● **DOCUMENT EXCERPT**:
****

Billie Joe Armstrong and Lee Kirk on Ordinary World, Jamming With Fred Armisen, and Turning 40


Imagine an alternate reality where Green Day fizzled out before Dookie, never made it out of those Berkeley basements, and are now resigned to life on a suburban boulevard of broken dreams. That's Ordinary World, which stars Billie Joe Armstrong as Perry, a washed-up punk rocker with a wife (Selma Blair), two kids, and a head stuck in the past. The film, out now in theaters and VOD, spans the day of Perry's 40th birthday, an occasion which ignites a midlife crisis that hits all the bases: Perry abandons all family responsibilities, blows thousands on a presidential suite for a rager, smashes a guitar, and reconnects with an ex played by Judy Greer. Armstrong and director Lee Kirk recently stopped by the New York offices to talk aging, Billie Joe's acting future, and that American Idiot movie.

Billie, the film parallels your life until it veers off into the path not taken — to borrow a line from Judy Greer’s character. Was it surreal to reimagine your life?
Billie Joe Armstrong: I definitely related a lot to Perry. I liked how he put family first. I identified with the exhaustion and klutziness that comes with being a parent, and how he’s just a rock-and-roller at heart. For me, it was fun to kind of imagine whether or not this could’ve been the path I went on, or not.

Lee Kirk: We sat together for a while after he came onboard and went over the script. He had one great suggestion which was that, [originally] the Judy Greer character was just this sort of prostitute that the guys had hired for Perry. Do you remember that?

BJA: Did I say that?

Kirk: No, you said, “She should be an old flame.

BJA: Ohhh yeah, that’s right.

Kirk: So we wrote the script with that in mind. And even with the dialogue, every line we would ask him, “What’s the rock-and-roll vernacular for this? How do you want to say it? It was cool.

Was turning 40 as much of a midlife crisis for you as it is for Perry? It throws his whole world off its axis.
BJA: It’s not necessarily getting older or the change that comes with it, I think it’s more about the memories that you have. Where you can look at your life in these eras. Perry’s in this era of being a parent, he can’t be selfish. In the past, you could afford to be a little more selfish when you’re younger. With age, it really becomes thinking about how time has passed —  that’s sort of the root of age.

How did you celebrate your 40th?
BJA: I threw a big-ass party. It turned out a bit different from Perry’s, but it was pretty nuts. It wasn’t me that threw it though, my wife threw me a surprise party. So [unlike Selma Blair’s character] she didn’t forget.

Music plays a major role not just in Perry’s own life, but also in his relationship with his daughter. And it’s the same for you, Billie. Both your sons contributed songs to the film. How did you get them involved?
BJA: I think I happened to be playing stuff for Lee that had nothing to do with being in the film and he really liked [younger son] Jakob’s stuff a lot.

Kirk: He played me “King of the World” and I’d been telling him that I’d been trying to find a song for this one part in the movie. Then he was playing it, and I think we were doing ADR or something, and I was like “Play that again. Can we use that?” And [older son] Joey’s in there, too, with his band SWMR. Actually, Joey’s in the movie. In the party scene.

What do they think of your film debut?
BJA: They think everything about it is fantastic except for me.

There’s an emotional moment for Perry at the end that involves his daughter playing the Replacements’ “Unsatisfied.” What’s the significance of that song to both of you?

****

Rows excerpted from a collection
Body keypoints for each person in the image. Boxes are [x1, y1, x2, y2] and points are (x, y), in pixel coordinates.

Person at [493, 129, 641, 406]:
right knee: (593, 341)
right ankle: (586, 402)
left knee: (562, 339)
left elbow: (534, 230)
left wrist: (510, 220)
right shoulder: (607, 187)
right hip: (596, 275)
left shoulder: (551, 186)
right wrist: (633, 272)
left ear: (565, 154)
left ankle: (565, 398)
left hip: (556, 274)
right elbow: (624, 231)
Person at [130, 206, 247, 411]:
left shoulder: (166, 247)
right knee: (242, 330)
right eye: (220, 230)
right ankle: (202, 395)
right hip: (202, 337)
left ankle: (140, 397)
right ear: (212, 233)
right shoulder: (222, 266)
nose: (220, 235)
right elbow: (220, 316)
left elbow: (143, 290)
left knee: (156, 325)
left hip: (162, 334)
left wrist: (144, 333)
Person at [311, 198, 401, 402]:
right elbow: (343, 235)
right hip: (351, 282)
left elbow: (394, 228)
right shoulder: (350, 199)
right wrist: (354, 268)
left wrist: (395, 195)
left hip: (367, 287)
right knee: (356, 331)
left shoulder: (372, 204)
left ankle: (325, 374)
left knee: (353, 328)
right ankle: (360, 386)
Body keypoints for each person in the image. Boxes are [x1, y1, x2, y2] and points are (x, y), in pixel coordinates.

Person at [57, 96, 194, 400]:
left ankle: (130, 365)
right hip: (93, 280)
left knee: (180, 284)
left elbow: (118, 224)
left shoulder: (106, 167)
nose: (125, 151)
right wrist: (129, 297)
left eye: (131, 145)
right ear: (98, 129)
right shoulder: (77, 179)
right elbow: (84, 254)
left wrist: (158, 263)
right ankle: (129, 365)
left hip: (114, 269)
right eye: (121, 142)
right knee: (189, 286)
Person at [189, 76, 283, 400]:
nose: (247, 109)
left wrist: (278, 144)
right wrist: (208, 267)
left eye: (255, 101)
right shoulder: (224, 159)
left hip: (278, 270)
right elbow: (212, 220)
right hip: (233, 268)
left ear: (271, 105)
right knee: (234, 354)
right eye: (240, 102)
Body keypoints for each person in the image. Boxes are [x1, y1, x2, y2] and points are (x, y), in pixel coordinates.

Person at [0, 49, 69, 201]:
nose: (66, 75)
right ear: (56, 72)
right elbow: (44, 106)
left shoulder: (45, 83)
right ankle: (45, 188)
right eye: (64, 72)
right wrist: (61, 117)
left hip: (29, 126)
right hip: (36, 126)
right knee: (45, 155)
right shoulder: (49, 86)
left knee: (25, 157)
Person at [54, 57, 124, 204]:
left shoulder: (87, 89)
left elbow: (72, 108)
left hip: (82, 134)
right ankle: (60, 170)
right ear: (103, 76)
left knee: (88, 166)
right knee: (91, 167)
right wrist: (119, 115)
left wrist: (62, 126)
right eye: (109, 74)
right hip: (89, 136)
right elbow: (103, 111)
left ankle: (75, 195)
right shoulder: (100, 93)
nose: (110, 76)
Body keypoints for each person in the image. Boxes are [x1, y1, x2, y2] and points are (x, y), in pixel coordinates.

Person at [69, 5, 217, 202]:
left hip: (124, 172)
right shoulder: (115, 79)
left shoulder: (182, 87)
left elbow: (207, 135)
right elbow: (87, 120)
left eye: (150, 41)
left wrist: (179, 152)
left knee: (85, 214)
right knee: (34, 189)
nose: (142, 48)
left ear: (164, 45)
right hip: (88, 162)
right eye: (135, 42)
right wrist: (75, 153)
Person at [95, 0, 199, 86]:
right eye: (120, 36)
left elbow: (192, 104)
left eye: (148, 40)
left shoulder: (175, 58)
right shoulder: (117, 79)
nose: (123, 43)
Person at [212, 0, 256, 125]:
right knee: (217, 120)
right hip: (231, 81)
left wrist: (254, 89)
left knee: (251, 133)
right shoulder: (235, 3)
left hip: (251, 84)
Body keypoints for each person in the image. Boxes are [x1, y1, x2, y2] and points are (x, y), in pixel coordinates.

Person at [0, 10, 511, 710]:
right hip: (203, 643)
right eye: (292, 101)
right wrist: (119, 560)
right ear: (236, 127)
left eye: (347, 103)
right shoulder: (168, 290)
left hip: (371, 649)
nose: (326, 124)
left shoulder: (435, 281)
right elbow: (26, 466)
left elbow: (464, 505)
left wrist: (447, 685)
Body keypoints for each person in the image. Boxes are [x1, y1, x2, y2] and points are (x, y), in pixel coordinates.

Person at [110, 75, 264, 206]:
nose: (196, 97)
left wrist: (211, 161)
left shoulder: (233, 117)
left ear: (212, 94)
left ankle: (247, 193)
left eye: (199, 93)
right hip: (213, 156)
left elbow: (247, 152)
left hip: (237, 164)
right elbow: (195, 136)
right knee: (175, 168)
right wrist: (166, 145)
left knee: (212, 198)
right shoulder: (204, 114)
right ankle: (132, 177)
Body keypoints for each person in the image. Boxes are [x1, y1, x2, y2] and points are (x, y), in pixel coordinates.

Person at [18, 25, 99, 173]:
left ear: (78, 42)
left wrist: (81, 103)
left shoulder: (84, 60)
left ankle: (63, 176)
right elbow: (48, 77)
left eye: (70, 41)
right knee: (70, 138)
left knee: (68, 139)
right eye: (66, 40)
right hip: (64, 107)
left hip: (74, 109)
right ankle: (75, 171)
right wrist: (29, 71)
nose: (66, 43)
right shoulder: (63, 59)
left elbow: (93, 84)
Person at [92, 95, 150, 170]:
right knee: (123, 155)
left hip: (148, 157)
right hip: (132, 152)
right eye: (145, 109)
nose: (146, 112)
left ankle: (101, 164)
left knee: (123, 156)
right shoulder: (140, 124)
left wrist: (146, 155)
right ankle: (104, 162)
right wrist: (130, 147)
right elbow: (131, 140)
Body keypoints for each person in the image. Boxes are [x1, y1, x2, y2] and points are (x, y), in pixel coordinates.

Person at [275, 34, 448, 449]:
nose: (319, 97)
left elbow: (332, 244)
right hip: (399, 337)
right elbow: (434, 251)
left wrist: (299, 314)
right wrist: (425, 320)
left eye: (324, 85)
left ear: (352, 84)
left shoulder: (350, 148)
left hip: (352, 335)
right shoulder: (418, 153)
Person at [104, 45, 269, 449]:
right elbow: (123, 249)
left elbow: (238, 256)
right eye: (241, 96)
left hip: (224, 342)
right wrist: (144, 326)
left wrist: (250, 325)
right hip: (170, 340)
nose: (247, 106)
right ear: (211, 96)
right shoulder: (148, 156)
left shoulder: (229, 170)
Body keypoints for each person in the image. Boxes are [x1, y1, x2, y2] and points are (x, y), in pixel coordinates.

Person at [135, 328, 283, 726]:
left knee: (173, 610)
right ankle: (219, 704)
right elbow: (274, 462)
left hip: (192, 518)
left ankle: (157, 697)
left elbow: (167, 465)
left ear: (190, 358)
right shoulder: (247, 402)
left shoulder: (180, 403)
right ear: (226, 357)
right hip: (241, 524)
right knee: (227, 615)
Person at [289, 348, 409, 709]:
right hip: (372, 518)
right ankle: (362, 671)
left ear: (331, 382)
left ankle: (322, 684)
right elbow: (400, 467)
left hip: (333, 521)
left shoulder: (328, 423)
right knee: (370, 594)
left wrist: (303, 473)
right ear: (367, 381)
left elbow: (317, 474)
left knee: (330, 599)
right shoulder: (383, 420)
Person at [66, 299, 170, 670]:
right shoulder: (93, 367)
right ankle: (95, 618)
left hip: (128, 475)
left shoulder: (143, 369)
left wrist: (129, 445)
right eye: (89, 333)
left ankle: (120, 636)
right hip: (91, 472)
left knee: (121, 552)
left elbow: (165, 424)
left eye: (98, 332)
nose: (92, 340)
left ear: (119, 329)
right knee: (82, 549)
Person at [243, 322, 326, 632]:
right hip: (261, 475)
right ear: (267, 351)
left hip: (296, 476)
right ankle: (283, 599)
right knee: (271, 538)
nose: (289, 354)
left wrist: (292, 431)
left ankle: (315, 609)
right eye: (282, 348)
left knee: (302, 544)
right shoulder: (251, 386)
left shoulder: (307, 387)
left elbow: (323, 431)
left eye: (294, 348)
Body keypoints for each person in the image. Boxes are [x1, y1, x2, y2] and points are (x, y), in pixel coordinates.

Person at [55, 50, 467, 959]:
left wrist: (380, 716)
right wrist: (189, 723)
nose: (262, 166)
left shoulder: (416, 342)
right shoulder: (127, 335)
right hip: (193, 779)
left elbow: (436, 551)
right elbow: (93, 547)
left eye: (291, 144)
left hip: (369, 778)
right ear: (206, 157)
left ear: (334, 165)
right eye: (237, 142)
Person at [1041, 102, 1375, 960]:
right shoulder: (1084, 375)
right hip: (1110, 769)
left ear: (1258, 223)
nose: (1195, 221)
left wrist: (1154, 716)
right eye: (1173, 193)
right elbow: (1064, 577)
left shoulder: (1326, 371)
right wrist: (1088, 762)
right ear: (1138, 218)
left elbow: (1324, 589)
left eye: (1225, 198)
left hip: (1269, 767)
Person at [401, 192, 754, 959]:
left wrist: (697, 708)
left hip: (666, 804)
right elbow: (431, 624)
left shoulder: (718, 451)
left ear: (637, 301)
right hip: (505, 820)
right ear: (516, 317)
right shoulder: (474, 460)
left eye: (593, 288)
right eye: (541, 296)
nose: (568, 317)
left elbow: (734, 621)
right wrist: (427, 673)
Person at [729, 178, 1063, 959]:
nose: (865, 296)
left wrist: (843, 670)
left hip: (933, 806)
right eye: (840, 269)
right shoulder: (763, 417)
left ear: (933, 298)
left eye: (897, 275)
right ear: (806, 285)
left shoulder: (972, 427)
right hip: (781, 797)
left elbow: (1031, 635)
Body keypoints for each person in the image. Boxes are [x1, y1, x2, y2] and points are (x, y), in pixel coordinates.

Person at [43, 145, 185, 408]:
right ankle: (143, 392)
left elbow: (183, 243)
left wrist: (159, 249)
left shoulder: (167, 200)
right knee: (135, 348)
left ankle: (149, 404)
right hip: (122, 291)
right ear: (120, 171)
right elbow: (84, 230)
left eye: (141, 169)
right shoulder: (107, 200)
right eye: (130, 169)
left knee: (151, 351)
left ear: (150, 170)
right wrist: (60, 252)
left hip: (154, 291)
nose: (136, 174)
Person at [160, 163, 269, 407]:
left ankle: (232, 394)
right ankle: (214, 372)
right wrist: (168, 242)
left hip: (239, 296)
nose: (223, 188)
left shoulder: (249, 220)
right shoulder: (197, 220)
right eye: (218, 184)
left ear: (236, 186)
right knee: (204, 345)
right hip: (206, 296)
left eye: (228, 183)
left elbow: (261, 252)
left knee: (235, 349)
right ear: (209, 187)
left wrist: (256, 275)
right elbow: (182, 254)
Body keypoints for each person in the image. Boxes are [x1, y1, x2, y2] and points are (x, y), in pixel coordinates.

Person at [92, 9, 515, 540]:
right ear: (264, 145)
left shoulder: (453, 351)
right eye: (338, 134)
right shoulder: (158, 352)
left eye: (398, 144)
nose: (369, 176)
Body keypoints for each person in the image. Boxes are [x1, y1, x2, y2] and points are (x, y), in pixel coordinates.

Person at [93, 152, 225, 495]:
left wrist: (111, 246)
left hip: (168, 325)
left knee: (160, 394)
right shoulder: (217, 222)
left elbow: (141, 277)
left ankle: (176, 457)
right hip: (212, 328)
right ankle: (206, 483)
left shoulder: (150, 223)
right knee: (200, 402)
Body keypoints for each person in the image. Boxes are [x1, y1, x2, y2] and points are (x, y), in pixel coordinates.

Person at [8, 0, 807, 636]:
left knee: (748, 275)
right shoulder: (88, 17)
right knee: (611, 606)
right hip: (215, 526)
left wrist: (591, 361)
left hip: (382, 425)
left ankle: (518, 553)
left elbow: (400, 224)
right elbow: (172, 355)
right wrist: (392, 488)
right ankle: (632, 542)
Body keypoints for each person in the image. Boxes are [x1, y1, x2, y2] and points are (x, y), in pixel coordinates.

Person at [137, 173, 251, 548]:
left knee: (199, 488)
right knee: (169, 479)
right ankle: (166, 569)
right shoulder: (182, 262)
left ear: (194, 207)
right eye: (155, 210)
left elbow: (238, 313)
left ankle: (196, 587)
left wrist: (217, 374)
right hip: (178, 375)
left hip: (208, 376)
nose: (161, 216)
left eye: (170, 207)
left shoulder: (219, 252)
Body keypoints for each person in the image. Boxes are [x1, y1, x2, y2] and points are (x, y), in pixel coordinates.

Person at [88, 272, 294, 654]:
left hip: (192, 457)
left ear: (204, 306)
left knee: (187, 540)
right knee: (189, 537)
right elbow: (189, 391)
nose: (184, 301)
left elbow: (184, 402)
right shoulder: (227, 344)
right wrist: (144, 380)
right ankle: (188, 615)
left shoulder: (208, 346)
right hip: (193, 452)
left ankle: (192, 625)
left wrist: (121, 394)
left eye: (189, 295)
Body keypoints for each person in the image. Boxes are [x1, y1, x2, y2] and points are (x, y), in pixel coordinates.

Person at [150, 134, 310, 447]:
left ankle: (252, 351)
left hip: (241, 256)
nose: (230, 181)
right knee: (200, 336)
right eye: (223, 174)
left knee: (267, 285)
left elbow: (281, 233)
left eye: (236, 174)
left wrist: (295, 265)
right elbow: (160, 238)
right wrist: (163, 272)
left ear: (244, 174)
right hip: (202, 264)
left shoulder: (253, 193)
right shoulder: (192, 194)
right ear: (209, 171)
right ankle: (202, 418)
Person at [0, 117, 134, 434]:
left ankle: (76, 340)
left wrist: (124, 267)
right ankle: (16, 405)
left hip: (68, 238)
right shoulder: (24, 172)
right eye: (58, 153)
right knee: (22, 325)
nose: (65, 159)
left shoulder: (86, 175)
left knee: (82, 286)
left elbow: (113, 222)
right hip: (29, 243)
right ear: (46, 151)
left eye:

****

● **EXPLORE THE MATERIAL**:
- A) According to the Ordinary World interview, how did the song "King of the World" end up in the film?
- B) From the Ordinary World interview, set down the part that opens with the words containing "BJA: Ohhh yeah, that’s" and closes with "celebrate your 40th?".

● **LIST OF ANSWERS**:
- A) Kirk had been telling Armstrong that he was trying to find a song for one part of the movie. When Armstrong played him Jakob's "King of the World," Kirk asked him to play it again and asked whether they could use it.

- B)
BJA: Ohhh yeah, that’s right.

Kirk: So we wrote the script with that in mind. And even with the dialogue, every line we would ask him, “What’s the rock-and-roll vernacular for this? How do you want to say it? It was cool.

Was turning 40 as much of a midlife crisis for you as it is for Perry? It throws his whole world off its axis.
BJA: It’s not necessarily getting older or the change that comes with it, I think it’s more about the memories that you have. Where you can look at your life in these eras. Perry’s in this era of being a parent, he can’t be selfish. In the past, you could afford to be a little more selfish when you’re younger. With age, it really becomes thinking about how time has passed —  that’s sort of the root of age.

How did you celebrate your 40th?